Last August I was lucky enough to get a personal tour of Ä´vv Saa´mi Mu´zei, the Skolt Sámi Museum in Neiden, Norway, by the new director Hanna-Maaria Kiprianoff. As it turns out, she is one of two female vocalists in the group, Suõmmkar, which combines the traditional lyrical and dance music of the Skolt Sámi with contemporary sounds of folk and world music.We walked through the exhibits of this beautiful museum space and then Hanna-Maaria announced she would sing me a song, a leuʹdd, a song genre specific to the Skolt. The leu'dd is not the joik associated with the Sámi in the Nordic countries. The leu'dd, at least as far as I grasped the term from Hanna-Maaria, is more of a ballad, a story about people and their lives. I didn't understand a word of the song, but emotions came through.
In his paper, "Historical Skolt Sami Music and Two Types of Melodic Structures in Leu'dd Tradition," Finnish ethnomusicologist, historian, and musician Marko Jouste writes that the leu'dd is an indigenous musical genre "which is used to describe and comment on Skolt Sami life, both as 'history' and 'present,' so that the leu'dd's form a bank of shared memories of the Skolt Sami society." In addition to being a university lecturer in Saami Cultural Studies at the Giellagas Institute of University of Oulu, Marko Jouste is also a member of Suõmmkar.
The second song on the album, "Äʹrbbvuõtt," or "Tradition" begins with these lyrics (in English translation).

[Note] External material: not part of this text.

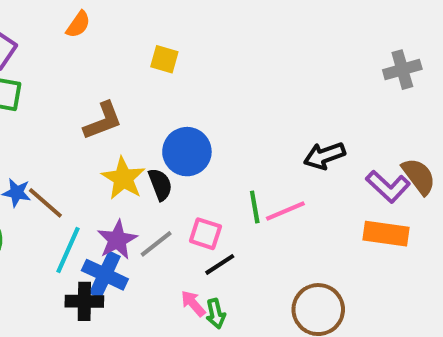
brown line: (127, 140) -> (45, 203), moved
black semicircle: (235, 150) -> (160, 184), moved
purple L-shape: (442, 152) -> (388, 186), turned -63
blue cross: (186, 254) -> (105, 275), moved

I don't want to forget my family's language
it isn't too late to learn it
Though I didn't get to learn my tradition naturally
I will now take it back, it's a part of me.
Skolt Sámi is one of the world's critically endangered languages. It's spoken by between 300-400 people, largely in Sevettijärvi region in northern Finland, and by a few elderly Skolts in Russia. Hanna-Maaria Kiprianoff, who has lived in Sevettijärvi, is one of the very few speakers in Norway.